_TEXTE SOURCE:_

+++


    Dans ANTICORPS, première exposition personnelle à la galerie Dominique Fiat, Safaa Erruas fait une référence silencieuse à la douleur.Elle développe ce thème dans ses différents aspects, scientifiques bien sûr mais aussi à partir de l'Intime pour aller vers des applications pour l'individu et la société. Cette présence de la douleur prend différentes formes, douleur extrême, criante mais également à travers le silence, sans voix même si elle est permanente et forte, elle est dessinée par des milliers de cicatrices invisibles que l'on ne reconnait qu'à travers soi.
    L'artiste fait référence au poème INVICTUS écrit par William Ernest Henley sur son lit d'hôpital (après une amputation du pied à l'âge de 25 ans).
    Poème préféré de Nelson Mandela il traduit à merveille l'aspect fondamental du travail de Safaa Erruas, l'idée du Visible/Invisible sans opposition entre les deux.

+++

(Entrées de données recueillies)

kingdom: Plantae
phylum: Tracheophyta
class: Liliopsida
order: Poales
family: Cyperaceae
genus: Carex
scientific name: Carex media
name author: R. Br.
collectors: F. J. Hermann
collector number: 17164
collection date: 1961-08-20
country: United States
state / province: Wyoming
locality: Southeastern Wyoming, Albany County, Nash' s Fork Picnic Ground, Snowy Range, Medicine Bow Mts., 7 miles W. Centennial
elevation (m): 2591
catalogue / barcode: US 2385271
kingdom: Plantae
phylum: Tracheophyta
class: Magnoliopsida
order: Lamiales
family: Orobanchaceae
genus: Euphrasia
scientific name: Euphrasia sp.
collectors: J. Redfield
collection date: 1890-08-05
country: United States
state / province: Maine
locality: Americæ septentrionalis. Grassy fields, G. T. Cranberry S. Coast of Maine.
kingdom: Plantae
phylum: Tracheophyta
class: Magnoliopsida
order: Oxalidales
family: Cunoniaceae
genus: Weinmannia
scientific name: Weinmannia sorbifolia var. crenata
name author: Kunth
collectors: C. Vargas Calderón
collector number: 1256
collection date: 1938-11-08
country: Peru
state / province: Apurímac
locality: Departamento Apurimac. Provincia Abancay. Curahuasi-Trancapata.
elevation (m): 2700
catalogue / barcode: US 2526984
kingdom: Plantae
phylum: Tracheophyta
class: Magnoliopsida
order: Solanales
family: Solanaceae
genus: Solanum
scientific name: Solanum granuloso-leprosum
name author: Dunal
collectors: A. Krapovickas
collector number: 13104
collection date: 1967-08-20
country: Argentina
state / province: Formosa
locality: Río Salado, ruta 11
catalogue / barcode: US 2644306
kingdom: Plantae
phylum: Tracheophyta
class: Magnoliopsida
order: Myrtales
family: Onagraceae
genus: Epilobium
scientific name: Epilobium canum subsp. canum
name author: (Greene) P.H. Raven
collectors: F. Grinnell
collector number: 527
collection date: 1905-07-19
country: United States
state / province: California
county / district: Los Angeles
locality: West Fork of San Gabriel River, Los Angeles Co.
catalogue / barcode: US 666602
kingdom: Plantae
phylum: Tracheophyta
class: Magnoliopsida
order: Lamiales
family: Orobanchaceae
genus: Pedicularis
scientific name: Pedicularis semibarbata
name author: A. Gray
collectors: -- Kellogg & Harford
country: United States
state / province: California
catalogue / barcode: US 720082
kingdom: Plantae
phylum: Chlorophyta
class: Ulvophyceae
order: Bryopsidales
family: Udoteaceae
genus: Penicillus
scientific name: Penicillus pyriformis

+++

_TRAVAIL À FAIRE:_
a) Dans le texte sur l'exposition ANTICORPS, à quel poème l'artiste fait-elle référence ?
b) Rédigez la suite du texte sur l'exposition ANTICORPS, s'il vous plaît, à partir de sa dernière phrase.
Les enregistrements n'ont aucun lien avec le texte.

_RÉPONSES RÉDIGÉES:_
a) Au poème INVICTUS de William Ernest Henley.

b)
    Dans les ténèbres qui m’enserrent
    Noires comme un puits où l’on se noie,

    Je rends grâce aux dieux quels qu’ils soient,
    Pour mon âme invincible et fière,

    Dans de cruelles circonstances,
    Je n’ai ni gémi ni pleuré,
    Meurtri par cette existence,
    Je suis debout bien que blessé,

    En ce lieu de colère et de pleurs,
    Se profile l’ombre de la mort,
    Et je ne sais ce que me réserve le sort,

    Mais je suis et je resterai sans peur

    Aussi étroit soit le chemin,
    Nombreux les châtiments infâmes,
    Je suis le maître de mon destin,
    Je suis le capitaine de mon âme.



    Safaa Erruas est également présente dans l'exposition à l'Institut du Monde Arabe de 25 ans de créativité arabe jusqu'au 3 février.

     

                                                                                                                                                                                                                            

     

    Safaa Erruas was born in 1976 in Tetouan in northern Morocco.

    After studying at the Institute of Fine Arts in her hometown, Tetouan, she stood out very quickly by a radical approach towards monochrome and white.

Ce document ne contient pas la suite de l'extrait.